## QUESTIONS ON THE MATERIAL:
a: Does the bass club thread support each of these statements? (i) Stark Parks treats events for honor the same as events for money. (ii) EEI is fishing at Stark Parks in 2012. (iii) Stark Parks told the club organizer that every club must pay the application fee. Answer yes or no for each, and quote the words from the thread that settle it.
b: What would the next post in the bass club thread say? Write it, starting right after the last reply.

## EXCERPTED TEXT:
= = =
Why don't you just start a bass club and fish the various lakes without the money involved? 
Screw the permits and the money and just show up with your friends at your lake of choice and have an informal bragging rights tourny. 
That will keep the check chasers away and you will probably have more fun as you are fishing and not running a competition and dealing with all the hassles.
Plus with 5 boats, after the permit fees and the tourny toys (scales, etc...), you're not going to have much left for a payout anyways.


----------



## security812

I like the idea of just fishing for bragging rights plus it would do away with the PERMITS


----------



## Nipididdee

Honor or money awards- Stark Parks sees no differences. We are still the color "bass"... 

Take a fishing group there large or small with any weigh-in, they have demanded pre-approval and fee.

Rangers patrol well- Walborn boathouse is manned... I vote play by rules or dont play.

Note: EEI isn't playing there in 2012, unlike previous years 

I do support Stark Parks though for what it's worth. They do a nice job of maintaining public areas, providing outdoor activities and keeping them safe.


----------



## security812

Nip, oh I'm sorry if the last post was misleading i have every intention of playing buy the rules i contacted stark parks today and spoke with a lady explaining to her what my plans were and she is sending me all info needed to hold a tournament at walborn also she stated depending on the size of the club is whether i'm gonna have to pay the app. fee. I do not intend giving us bass anglers a bad name 

now on to business I am going to hold a meet January 27,2012 @ 6:30pm at Schnabs Burgrers in perry twp right across from centeral catholic high school please come out and see what the clubs all about and give suggestions on what you would like to see from the club. hope to see everyone there that is interested thank you


----------



## Nipididdee

> I vote play by rules or dont play


That wasn't intended towards your efforts at all... moreso that DoBass wouldn't succumb to the inflated fee and we're staying out of their sandbox.
= = =
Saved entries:
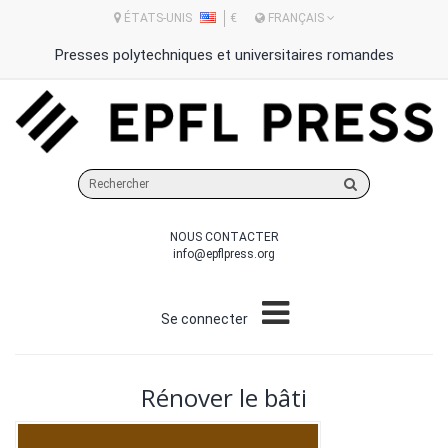
ÉTATS-UNIS
€
FRANÇAIS
Presses polytechniques et universitaires romandes
Rechercher
sur
le
NOUS CONTACTER
site
info@epflpress.org
Se connecter
Rénover le bâti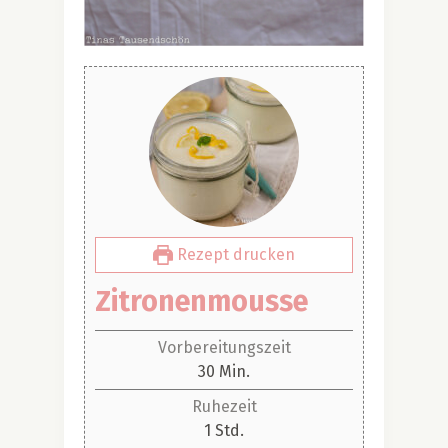
Rezept drucken
Zitronenmousse
Vorbereitungszeit
Minuten
30
Min.
Ruhezeit
Stunde
1
Std.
= = =
## ANSWERS BY ITEM:
a:
(i) Yes: "Honor or money awards- Stark Parks sees no differences."
(ii) No: "EEI isn't playing there in 2012, unlike previous years"
(iii) No: "depending on the size of the club is whether i'm gonna have to pay the app. fee."

b:
The initial email sent to many of us last year (clubs & organizers) from Stark Parks was less than flattering on their part. Their bias was very clear in their presentation and not well thought out, other than prejudices. I guess their end goal was met...

Sadly though, for a small Rec Department that relys upon use of their parks for some revenue I felt they should recognize the amount of exposure positive fishing events can provide- leading to more use...more revenues. The strengths of what was developing with their waterways is how I saw our presence.

There is no fee for large groups of picknicing familes, sailboat clubs, etc. They use similar if not more space for parking than do capped field bass clubs... that was essentially their reasoning "parking"...

Still a little sore fin over it- but not a battle I choose, as they indeed provide good public services.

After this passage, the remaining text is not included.